-- Start of Data excerpts --

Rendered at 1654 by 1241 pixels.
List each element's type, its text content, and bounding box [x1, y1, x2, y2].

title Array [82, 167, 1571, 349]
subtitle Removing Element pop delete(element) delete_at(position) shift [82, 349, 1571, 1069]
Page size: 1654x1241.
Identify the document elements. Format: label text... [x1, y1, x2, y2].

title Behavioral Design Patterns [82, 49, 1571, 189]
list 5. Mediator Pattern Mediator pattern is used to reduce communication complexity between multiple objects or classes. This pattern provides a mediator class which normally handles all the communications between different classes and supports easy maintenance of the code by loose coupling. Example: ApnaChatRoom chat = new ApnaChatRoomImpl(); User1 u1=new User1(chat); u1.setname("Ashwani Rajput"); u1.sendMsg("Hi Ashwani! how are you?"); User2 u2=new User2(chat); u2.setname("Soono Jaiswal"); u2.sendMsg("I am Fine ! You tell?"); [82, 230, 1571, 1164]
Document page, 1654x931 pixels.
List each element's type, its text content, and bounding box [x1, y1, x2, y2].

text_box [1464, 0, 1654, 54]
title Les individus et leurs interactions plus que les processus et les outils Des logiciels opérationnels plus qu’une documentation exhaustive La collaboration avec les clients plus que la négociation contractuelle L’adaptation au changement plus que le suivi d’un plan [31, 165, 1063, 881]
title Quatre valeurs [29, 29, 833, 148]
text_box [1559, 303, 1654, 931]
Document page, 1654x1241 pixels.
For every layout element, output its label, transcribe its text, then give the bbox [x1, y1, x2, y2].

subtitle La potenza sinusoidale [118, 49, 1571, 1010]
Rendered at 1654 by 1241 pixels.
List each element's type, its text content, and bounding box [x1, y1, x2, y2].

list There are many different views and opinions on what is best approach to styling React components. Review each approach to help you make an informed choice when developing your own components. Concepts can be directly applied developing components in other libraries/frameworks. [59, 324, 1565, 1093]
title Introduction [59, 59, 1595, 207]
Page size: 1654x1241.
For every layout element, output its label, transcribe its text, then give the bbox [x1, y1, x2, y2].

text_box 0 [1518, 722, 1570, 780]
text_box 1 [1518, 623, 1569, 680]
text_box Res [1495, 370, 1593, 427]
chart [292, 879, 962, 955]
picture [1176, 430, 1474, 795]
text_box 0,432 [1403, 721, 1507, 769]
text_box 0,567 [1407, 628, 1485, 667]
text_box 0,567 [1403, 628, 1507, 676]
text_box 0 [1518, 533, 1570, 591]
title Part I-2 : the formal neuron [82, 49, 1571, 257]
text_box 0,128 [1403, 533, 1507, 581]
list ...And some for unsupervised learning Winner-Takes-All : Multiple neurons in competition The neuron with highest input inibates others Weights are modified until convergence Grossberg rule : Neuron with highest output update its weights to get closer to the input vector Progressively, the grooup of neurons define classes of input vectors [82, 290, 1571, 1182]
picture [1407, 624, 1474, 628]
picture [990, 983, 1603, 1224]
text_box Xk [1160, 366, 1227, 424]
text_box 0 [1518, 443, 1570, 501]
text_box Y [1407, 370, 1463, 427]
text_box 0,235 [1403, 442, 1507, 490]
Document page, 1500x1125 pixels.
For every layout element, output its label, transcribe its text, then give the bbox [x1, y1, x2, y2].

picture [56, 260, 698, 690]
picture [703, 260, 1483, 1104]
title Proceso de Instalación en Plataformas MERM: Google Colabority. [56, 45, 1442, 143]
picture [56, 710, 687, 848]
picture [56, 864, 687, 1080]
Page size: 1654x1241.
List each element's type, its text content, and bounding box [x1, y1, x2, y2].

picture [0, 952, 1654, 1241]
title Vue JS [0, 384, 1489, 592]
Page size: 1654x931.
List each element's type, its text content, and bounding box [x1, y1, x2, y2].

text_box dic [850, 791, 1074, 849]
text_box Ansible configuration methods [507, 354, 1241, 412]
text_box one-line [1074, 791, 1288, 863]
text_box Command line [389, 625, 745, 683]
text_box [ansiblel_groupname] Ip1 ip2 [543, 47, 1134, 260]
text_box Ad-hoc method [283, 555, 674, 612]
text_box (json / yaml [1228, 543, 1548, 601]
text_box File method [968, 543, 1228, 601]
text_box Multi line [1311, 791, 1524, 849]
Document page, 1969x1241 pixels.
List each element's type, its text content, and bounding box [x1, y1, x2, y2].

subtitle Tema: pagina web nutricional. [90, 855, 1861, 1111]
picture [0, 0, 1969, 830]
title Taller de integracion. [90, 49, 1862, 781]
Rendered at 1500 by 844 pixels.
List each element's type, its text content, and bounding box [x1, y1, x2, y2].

-- End of Data excerpts --

- Task requirements:
Rewrite all of the entries above, substituting "px" for each occurrence of "pixels" and leaving every other part unchanged.

- Result for this task:
Rendered at 1654 by 1241 px.
List each element's type, its text content, and bounding box [x1, y1, x2, y2].

title Array [82, 167, 1571, 349]
subtitle Removing Element pop delete(element) delete_at(position) shift [82, 349, 1571, 1069]
Page size: 1654x1241.
Identify the document elements. Format: label text... [x1, y1, x2, y2].

title Behavioral Design Patterns [82, 49, 1571, 189]
list 5. Mediator Pattern Mediator pattern is used to reduce communication complexity between multiple objects or classes. This pattern provides a mediator class which normally handles all the communications between different classes and supports easy maintenance of the code by loose coupling. Example: ApnaChatRoom chat = new ApnaChatRoomImpl(); User1 u1=new User1(chat); u1.setname("Ashwani Rajput"); u1.sendMsg("Hi Ashwani! how are you?"); User2 u2=new User2(chat); u2.setname("Soono Jaiswal"); u2.sendMsg("I am Fine ! You tell?"); [82, 230, 1571, 1164]
Document page, 1654x931 px.
List each element's type, its text content, and bounding box [x1, y1, x2, y2].

text_box [1464, 0, 1654, 54]
title Les individus et leurs interactions plus que les processus et les outils Des logiciels opérationnels plus qu’une documentation exhaustive La collaboration avec les clients plus que la négociation contractuelle L’adaptation au changement plus que le suivi d’un plan [31, 165, 1063, 881]
title Quatre valeurs [29, 29, 833, 148]
text_box [1559, 303, 1654, 931]
Document page, 1654x1241 px.
For every layout element, output its label, transcribe its text, then give the bbox [x1, y1, x2, y2].

subtitle La potenza sinusoidale [118, 49, 1571, 1010]
Rendered at 1654 by 1241 px.
List each element's type, its text content, and bounding box [x1, y1, x2, y2].

list There are many different views and opinions on what is best approach to styling React components. Review each approach to help you make an informed choice when developing your own components. Concepts can be directly applied developing components in other libraries/frameworks. [59, 324, 1565, 1093]
title Introduction [59, 59, 1595, 207]
Page size: 1654x1241.
For every layout element, output its label, transcribe its text, then give the bbox [x1, y1, x2, y2].

text_box 0 [1518, 722, 1570, 780]
text_box 1 [1518, 623, 1569, 680]
text_box Res [1495, 370, 1593, 427]
chart [292, 879, 962, 955]
picture [1176, 430, 1474, 795]
text_box 0,432 [1403, 721, 1507, 769]
text_box 0,567 [1407, 628, 1485, 667]
text_box 0,567 [1403, 628, 1507, 676]
text_box 0 [1518, 533, 1570, 591]
title Part I-2 : the formal neuron [82, 49, 1571, 257]
text_box 0,128 [1403, 533, 1507, 581]
list ...And some for unsupervised learning Winner-Takes-All : Multiple neurons in competition The neuron with highest input inibates others Weights are modified until convergence Grossberg rule : Neuron with highest output update its weights to get closer to the input vector Progressively, the grooup of neurons define classes of input vectors [82, 290, 1571, 1182]
picture [1407, 624, 1474, 628]
picture [990, 983, 1603, 1224]
text_box Xk [1160, 366, 1227, 424]
text_box 0 [1518, 443, 1570, 501]
text_box Y [1407, 370, 1463, 427]
text_box 0,235 [1403, 442, 1507, 490]
Document page, 1500x1125 px.
For every layout element, output its label, transcribe its text, then give the bbox [x1, y1, x2, y2].

picture [56, 260, 698, 690]
picture [703, 260, 1483, 1104]
title Proceso de Instalación en Plataformas MERM: Google Colabority. [56, 45, 1442, 143]
picture [56, 710, 687, 848]
picture [56, 864, 687, 1080]
Page size: 1654x1241.
List each element's type, its text content, and bounding box [x1, y1, x2, y2].

picture [0, 952, 1654, 1241]
title Vue JS [0, 384, 1489, 592]
Page size: 1654x931.
List each element's type, its text content, and bounding box [x1, y1, x2, y2].

text_box dic [850, 791, 1074, 849]
text_box Ansible configuration methods [507, 354, 1241, 412]
text_box one-line [1074, 791, 1288, 863]
text_box Command line [389, 625, 745, 683]
text_box [ansiblel_groupname] Ip1 ip2 [543, 47, 1134, 260]
text_box Ad-hoc method [283, 555, 674, 612]
text_box (json / yaml [1228, 543, 1548, 601]
text_box File method [968, 543, 1228, 601]
text_box Multi line [1311, 791, 1524, 849]
Document page, 1969x1241 px.
List each element's type, its text content, and bounding box [x1, y1, x2, y2].

subtitle Tema: pagina web nutricional. [90, 855, 1861, 1111]
picture [0, 0, 1969, 830]
title Taller de integracion. [90, 49, 1862, 781]
Rendered at 1500 by 844 px.
List each element's type, its text content, and bounding box [x1, y1, x2, y2].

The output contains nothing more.